Tikus dapat dibedakan menjadi dua macam yaitu hewan pemanjat (arboreal) dan
hewan penggali (terestrial). Hewan terestrial dicirikan dengan ekor relatif
pendek terhadap kepala dan badan, serta tonjolan pada telapak kaki yang relatif
kecil dan halus (tikus wirok, tikus riul, tikus sawah, mencit ladang). Hewan
arboreal dicirikan dengan ekor yang panjang serta tonjolan pada telapak kaki
yang besar dan kasar (tikus pohon, tikus rumah, tikus ladang, mencit rumah).

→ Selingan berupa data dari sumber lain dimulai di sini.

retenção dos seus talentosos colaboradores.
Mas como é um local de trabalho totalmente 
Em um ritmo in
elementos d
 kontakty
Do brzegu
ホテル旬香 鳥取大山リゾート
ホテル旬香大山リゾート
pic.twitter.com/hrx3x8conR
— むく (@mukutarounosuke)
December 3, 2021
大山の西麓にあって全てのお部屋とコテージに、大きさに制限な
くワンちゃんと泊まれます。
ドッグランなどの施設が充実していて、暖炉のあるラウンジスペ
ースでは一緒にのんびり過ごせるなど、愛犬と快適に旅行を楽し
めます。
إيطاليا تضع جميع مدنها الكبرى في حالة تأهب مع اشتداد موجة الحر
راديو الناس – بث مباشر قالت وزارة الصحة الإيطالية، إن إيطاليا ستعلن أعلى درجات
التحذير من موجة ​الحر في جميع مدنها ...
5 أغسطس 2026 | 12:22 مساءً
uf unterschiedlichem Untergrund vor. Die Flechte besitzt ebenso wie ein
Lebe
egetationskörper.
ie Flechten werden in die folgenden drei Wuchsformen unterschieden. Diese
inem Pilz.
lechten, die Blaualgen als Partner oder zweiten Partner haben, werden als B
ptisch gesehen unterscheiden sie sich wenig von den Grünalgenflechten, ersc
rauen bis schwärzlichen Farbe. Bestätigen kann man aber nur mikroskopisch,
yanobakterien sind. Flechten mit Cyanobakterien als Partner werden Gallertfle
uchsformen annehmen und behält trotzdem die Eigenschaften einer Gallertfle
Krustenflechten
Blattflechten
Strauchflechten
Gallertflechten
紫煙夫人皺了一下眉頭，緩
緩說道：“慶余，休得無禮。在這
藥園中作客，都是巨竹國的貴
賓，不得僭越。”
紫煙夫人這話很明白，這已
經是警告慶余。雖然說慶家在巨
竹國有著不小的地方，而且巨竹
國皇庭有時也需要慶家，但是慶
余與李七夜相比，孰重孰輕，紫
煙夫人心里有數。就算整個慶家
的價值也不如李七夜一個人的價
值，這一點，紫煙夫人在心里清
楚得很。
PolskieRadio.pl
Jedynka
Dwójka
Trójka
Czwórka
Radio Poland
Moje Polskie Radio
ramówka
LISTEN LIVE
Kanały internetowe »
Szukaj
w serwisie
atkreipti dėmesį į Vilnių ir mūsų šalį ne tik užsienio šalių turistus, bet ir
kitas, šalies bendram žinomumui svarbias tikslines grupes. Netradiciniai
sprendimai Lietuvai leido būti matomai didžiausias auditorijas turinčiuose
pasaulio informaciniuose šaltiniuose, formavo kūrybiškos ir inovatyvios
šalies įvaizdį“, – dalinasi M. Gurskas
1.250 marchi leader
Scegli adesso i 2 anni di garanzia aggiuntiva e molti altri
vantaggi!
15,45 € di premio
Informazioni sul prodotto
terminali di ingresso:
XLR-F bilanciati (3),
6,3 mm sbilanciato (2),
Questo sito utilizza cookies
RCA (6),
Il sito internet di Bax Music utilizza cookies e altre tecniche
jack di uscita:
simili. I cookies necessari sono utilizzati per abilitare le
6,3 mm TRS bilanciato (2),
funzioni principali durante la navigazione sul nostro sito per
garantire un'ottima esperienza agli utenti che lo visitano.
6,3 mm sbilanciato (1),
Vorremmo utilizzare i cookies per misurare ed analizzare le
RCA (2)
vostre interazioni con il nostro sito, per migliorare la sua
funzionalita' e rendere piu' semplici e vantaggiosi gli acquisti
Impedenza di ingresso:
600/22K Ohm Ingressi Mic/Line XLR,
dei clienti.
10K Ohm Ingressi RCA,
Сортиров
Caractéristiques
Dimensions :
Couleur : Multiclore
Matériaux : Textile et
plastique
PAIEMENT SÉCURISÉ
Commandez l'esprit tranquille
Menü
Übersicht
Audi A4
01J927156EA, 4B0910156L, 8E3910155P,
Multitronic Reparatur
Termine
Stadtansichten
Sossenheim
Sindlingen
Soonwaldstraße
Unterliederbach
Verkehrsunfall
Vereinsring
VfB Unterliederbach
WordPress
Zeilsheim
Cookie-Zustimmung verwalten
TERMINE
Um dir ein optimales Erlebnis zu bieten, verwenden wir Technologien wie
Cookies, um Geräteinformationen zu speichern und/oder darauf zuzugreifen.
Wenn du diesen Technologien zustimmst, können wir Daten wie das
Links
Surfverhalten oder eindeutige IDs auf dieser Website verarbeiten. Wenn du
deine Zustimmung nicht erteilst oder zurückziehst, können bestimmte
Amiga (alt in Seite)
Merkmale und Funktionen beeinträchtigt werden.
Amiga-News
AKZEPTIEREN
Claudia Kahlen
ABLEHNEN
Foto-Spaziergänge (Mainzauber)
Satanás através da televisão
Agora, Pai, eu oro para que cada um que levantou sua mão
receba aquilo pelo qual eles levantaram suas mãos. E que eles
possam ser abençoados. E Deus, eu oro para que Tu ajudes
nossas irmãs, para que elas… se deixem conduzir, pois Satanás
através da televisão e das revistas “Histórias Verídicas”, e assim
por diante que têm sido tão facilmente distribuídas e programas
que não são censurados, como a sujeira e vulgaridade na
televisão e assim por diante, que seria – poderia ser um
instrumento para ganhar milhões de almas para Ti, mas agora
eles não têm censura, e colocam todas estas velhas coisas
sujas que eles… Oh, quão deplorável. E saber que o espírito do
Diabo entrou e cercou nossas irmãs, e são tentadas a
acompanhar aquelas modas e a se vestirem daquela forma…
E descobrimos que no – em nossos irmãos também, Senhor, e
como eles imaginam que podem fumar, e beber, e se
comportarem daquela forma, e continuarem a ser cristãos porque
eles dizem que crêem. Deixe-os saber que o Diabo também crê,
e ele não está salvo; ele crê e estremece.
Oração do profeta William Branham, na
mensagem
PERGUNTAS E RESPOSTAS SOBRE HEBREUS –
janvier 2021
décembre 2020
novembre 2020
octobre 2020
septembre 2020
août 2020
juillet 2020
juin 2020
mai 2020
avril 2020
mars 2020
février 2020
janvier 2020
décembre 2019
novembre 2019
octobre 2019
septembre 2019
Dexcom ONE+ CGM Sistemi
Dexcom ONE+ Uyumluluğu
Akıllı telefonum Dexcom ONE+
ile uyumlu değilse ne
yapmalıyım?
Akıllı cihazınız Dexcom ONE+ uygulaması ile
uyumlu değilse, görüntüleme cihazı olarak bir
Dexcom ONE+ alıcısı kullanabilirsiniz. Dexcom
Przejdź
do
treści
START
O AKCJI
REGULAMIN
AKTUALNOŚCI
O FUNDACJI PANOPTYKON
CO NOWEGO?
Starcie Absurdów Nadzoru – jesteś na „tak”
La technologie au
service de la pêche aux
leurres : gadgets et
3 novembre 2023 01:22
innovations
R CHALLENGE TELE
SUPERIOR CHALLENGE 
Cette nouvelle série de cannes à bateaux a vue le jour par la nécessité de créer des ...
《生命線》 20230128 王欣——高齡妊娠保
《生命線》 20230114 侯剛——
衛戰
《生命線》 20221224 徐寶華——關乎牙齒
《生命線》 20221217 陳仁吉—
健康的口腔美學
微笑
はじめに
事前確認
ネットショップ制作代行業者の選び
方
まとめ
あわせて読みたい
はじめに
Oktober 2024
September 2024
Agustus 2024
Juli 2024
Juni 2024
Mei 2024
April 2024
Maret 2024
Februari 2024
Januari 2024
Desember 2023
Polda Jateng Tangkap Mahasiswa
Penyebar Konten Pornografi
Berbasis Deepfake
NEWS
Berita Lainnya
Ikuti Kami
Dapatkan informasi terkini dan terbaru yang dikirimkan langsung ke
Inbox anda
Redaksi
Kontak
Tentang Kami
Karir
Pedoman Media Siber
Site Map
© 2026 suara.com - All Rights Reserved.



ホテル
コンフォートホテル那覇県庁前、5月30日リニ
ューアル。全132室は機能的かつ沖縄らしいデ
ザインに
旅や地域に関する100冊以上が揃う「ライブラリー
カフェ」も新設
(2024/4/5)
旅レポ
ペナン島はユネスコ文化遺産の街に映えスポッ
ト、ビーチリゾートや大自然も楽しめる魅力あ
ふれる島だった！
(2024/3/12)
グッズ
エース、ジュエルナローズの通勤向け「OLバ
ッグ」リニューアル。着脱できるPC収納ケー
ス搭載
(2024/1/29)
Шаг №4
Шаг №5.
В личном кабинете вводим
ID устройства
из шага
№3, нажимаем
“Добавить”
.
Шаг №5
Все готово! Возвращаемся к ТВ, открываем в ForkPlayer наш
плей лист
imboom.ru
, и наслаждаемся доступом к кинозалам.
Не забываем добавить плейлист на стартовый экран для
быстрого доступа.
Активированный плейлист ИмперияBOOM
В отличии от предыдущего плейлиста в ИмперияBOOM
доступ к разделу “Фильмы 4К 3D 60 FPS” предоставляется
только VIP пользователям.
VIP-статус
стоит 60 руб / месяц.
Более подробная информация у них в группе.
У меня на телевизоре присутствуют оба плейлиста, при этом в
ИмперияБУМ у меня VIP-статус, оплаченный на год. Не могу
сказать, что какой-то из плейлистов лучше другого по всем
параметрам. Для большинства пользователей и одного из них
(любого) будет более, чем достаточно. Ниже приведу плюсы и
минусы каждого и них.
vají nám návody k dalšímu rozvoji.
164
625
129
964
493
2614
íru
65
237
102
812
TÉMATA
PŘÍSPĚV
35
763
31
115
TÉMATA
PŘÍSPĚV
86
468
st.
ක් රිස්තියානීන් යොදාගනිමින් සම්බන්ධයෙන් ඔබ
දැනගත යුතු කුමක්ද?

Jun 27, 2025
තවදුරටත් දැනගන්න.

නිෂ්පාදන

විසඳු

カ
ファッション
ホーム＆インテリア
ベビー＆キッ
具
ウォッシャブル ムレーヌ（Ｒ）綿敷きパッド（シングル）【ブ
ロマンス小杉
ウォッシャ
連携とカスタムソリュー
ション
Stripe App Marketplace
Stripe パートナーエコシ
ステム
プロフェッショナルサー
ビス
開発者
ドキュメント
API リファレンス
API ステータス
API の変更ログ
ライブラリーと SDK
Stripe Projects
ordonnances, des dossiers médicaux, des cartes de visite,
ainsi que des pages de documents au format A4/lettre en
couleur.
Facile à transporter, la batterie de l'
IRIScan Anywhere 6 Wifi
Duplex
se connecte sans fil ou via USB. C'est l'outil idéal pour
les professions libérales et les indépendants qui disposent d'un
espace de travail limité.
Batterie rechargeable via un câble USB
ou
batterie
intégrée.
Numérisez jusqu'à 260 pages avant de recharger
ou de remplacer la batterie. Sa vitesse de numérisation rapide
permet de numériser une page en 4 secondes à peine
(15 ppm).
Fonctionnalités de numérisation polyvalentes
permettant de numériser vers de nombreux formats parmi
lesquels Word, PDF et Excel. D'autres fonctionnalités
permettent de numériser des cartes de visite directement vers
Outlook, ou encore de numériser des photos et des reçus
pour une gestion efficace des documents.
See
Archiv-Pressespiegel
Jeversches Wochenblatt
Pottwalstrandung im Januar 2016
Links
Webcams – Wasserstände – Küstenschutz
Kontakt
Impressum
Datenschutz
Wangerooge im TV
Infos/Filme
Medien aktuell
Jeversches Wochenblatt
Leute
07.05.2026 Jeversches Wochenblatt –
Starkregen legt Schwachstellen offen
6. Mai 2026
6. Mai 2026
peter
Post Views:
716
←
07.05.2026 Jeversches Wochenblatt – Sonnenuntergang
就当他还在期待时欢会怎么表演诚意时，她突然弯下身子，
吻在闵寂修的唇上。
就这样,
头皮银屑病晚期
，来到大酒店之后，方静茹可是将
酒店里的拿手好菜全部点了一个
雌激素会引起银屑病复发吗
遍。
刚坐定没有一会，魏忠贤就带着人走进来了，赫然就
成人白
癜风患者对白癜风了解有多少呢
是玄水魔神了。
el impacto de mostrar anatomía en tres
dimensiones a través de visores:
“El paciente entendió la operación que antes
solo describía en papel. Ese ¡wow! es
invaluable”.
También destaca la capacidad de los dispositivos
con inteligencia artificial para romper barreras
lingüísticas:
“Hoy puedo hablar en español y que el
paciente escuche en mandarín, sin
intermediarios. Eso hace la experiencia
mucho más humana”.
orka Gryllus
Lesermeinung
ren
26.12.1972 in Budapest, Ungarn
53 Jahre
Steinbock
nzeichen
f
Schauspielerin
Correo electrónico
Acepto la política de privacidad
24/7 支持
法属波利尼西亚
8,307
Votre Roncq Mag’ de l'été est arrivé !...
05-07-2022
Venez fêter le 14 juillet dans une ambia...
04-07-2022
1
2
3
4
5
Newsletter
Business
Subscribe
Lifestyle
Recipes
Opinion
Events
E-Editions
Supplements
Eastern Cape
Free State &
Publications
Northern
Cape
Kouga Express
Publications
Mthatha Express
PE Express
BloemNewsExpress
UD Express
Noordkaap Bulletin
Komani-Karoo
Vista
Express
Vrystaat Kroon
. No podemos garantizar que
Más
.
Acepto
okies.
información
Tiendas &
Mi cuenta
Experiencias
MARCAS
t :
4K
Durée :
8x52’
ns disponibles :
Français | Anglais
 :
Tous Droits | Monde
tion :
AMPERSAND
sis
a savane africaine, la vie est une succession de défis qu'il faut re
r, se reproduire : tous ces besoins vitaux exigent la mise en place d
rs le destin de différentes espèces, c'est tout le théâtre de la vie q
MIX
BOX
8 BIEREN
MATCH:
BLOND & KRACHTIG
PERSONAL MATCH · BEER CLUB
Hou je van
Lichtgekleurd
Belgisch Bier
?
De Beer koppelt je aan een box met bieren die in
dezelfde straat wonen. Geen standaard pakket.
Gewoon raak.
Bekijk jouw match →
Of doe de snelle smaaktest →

Salah satu ciri dari tikus sebagai hewan pengerat adalah kemampuannya untuk
mengerat benda-benda yang keras dengan maksud untuk mengurangi pertumbuhan gigi
serinya yang tumbuh secara terus menerus. Perttumbuhan secara terus menerus
tersebut diakibatkan karena tidak adanya penyempitan pada bagian pangkal
sehingga terdapat celah yang mengakibatkan pertumbuhan tersu menerus. Aktivitas
pengeratan tersebut banyak menimbulkan kerugian antara lain rusaknya kabel
listrik, kayu kuda-kuda rumah, fondasi, dsb.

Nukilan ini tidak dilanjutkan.